The plaintiff contended that it multiplied the total labor paid by 125% to take into account payroll taxes and employee insurance. PI. Brief filed Oct. 6, 1986, at 13. The plaintiff contended that its small tools calculation was valid under "trade practice.” Id. at 19.
*3556. The Board also found that the plaintiff apparently had the capacity to prove more of its costs with its books and records and even stated that it would use records in its proof of costs document. Nonetheless, the Board found that the plaintiff still employed other methods which were often less reliable. Opinion at 93,380.
The plaintiff maintains that it "intended to prove some of its costs and expense from its books of account and other records ... and intended to prove the remainder of its claim by other means." PI. Brief filed Oct. 6, 1986, at 15. Moreover "nothing in the Board’s Order ... prohibited such a methodology.” Id. at 16.

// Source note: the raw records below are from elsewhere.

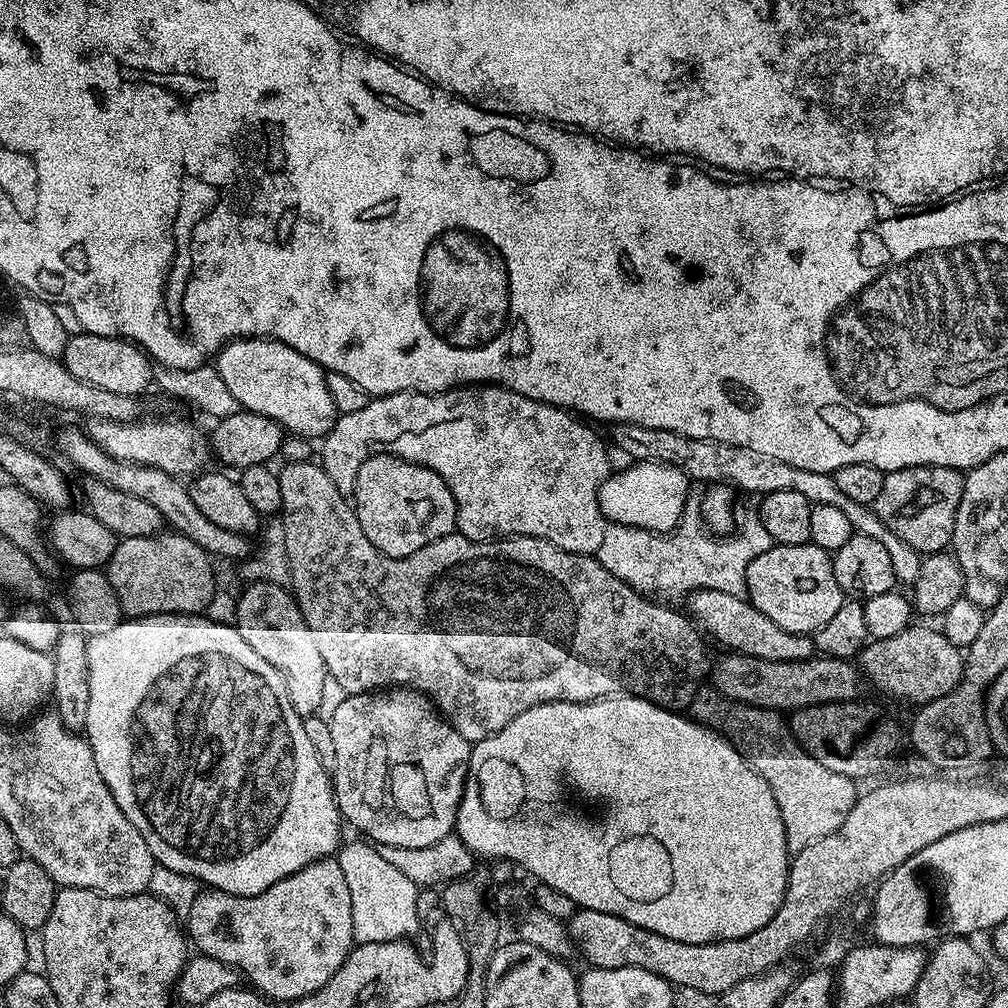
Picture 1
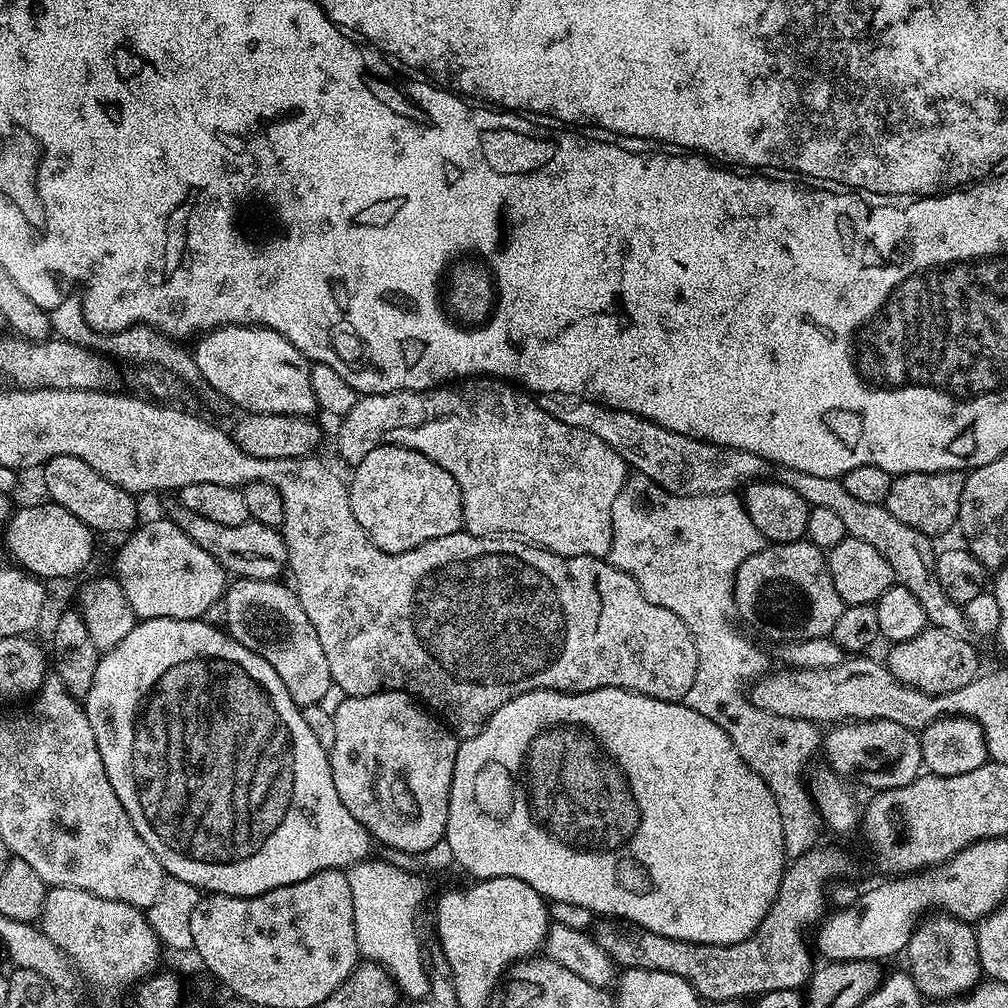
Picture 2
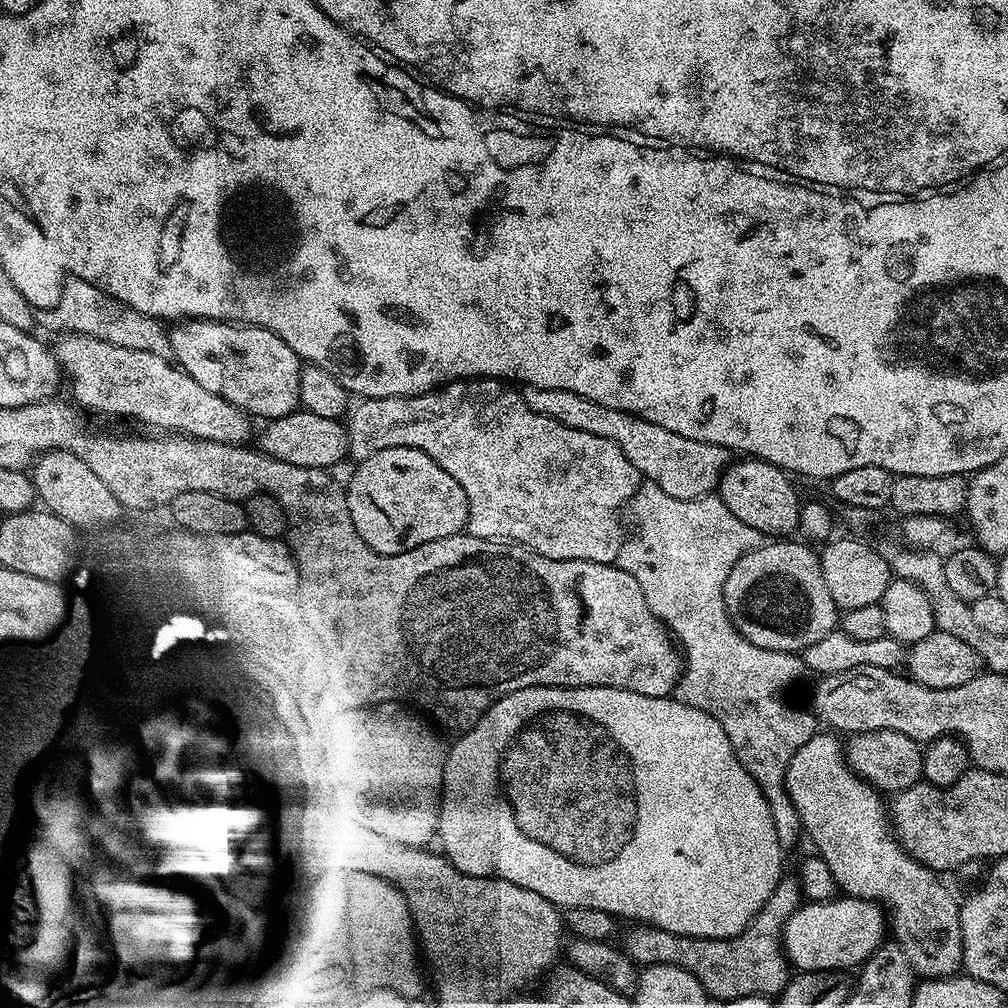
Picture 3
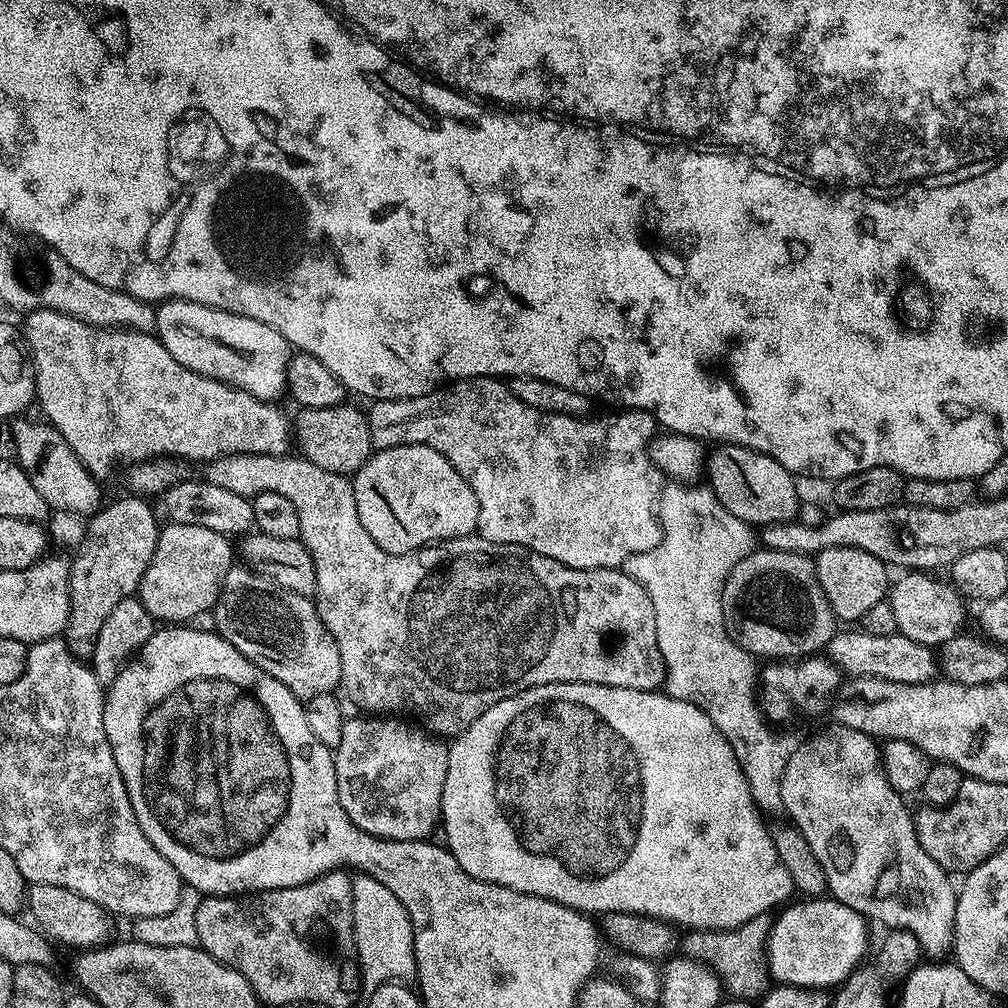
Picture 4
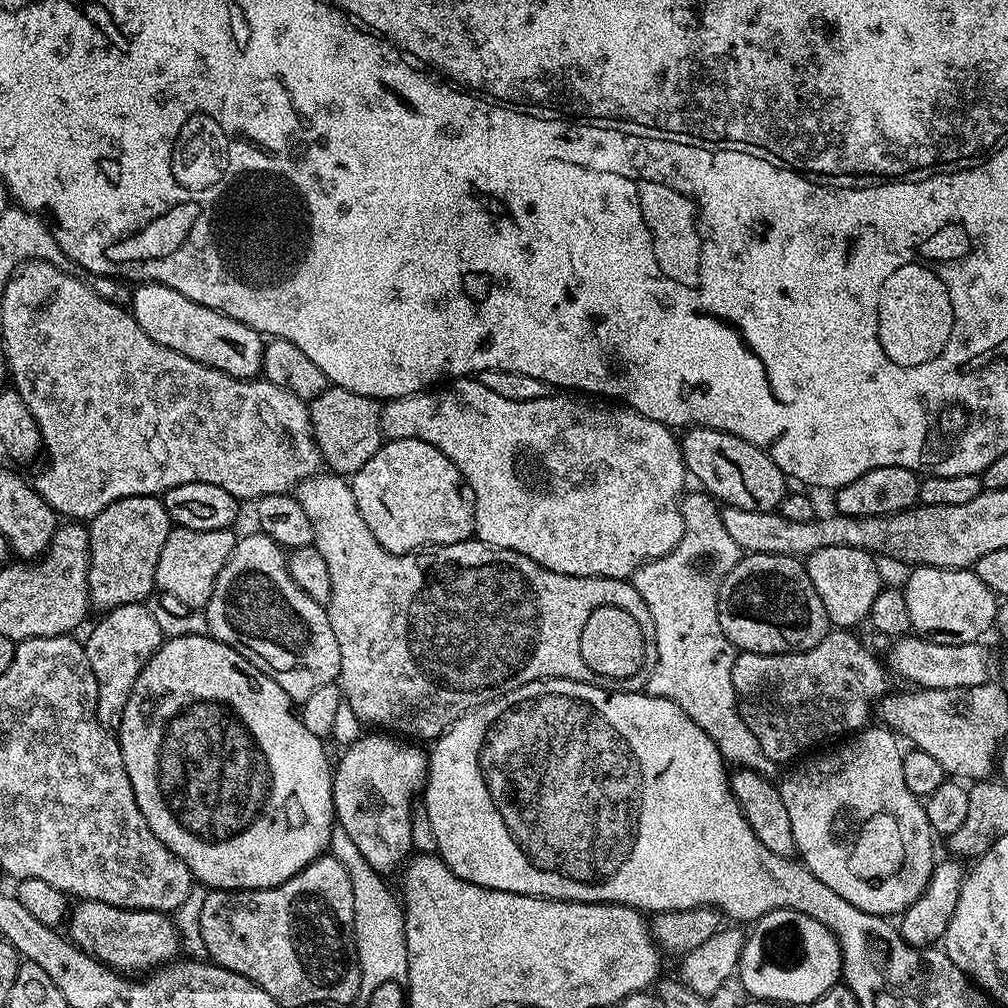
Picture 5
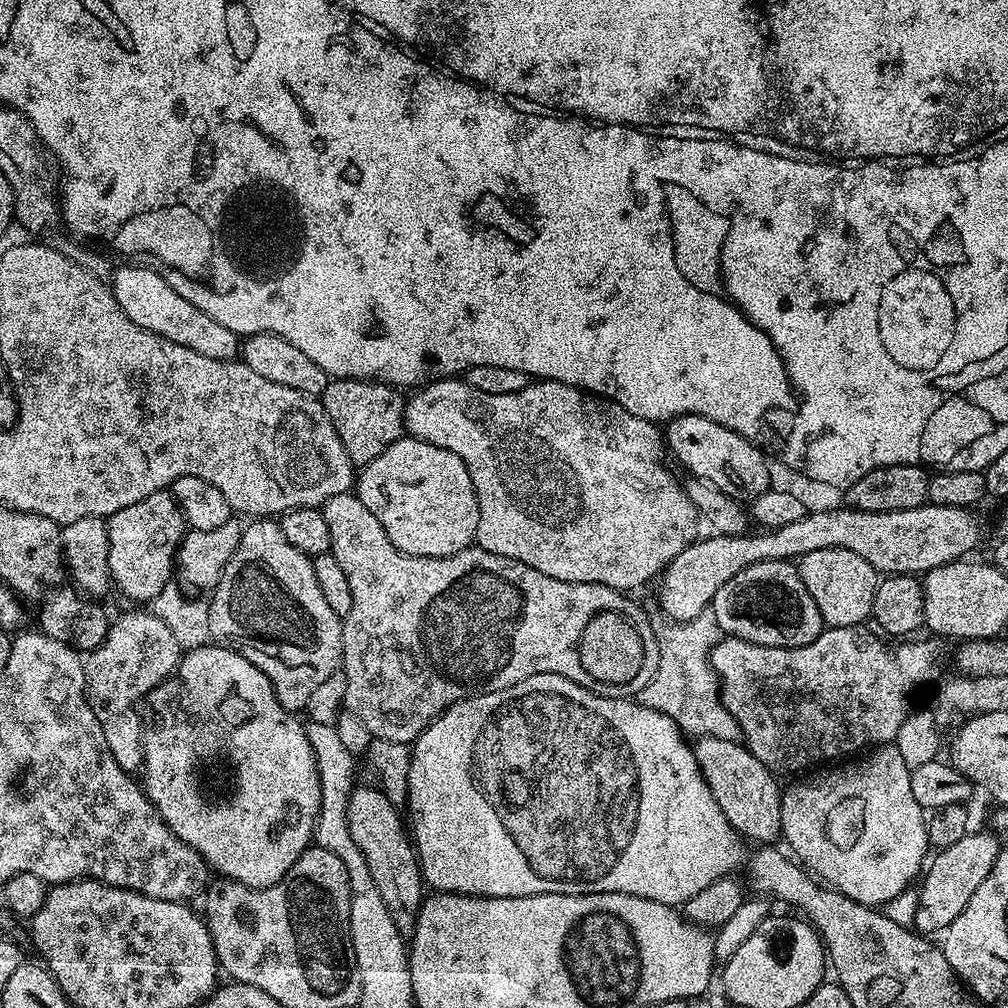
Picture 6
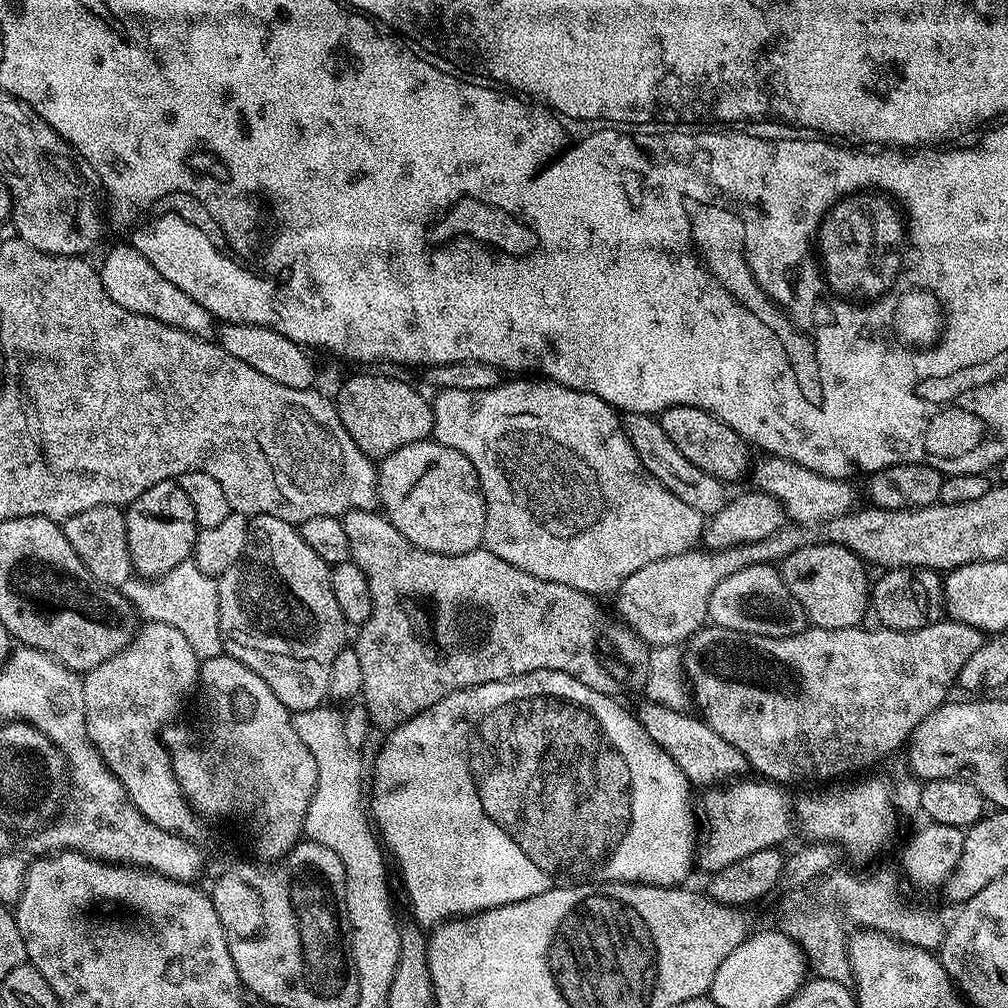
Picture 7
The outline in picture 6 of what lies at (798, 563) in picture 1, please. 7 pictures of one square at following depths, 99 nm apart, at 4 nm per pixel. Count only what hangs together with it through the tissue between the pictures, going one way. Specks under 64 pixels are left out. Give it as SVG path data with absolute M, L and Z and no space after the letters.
M786 560L754 562L754 566L746 566L746 570L734 574L714 594L710 611L721 633L758 646L806 646L826 627L814 598L810 598L810 590L806 590L806 582L802 582L799 567Z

. At oral argument, plaintiffs counsel noted that this would have heen an appropriate sanétion:
*357Mr. Goddard: If we wanted to we could have said, hey, we’re not going to supply anything from books and records. And the Court says, then — the sanction would have been — okay, Mr. contractor, but you can't bring any of them into Court. And that’s the sanction. That’s the sanction.
The Court: Was that sanction ever issued as warning to you?
Mr. Goddard: No.
Transcript of Proceedings, No. 57-86C, Jan. 23, 1989, at 19.

. At oral argument, defendant’s counsel noted that the first, and only sanction, presented to the plaintiff for partial compliance was dismissal:
The Court: But the first sanction that you know of that was mentioned was dismissal?
Mr. McHale: That’s correct.
Transcript of Proceedings, No. 57-86C, Jan. 23, 1989, at 48.

. The Board noted that it was ruling on the Government’s renewed motion to dismiss under AGBCA Rule 25(b): “Based on its contention that Appellant has failed to fully comply with the letter and intent of the Proof of Costs order, the Government has renewed its request that the appeal be dismissed with prejudice for failure to prosecute." Opinion at 93,376.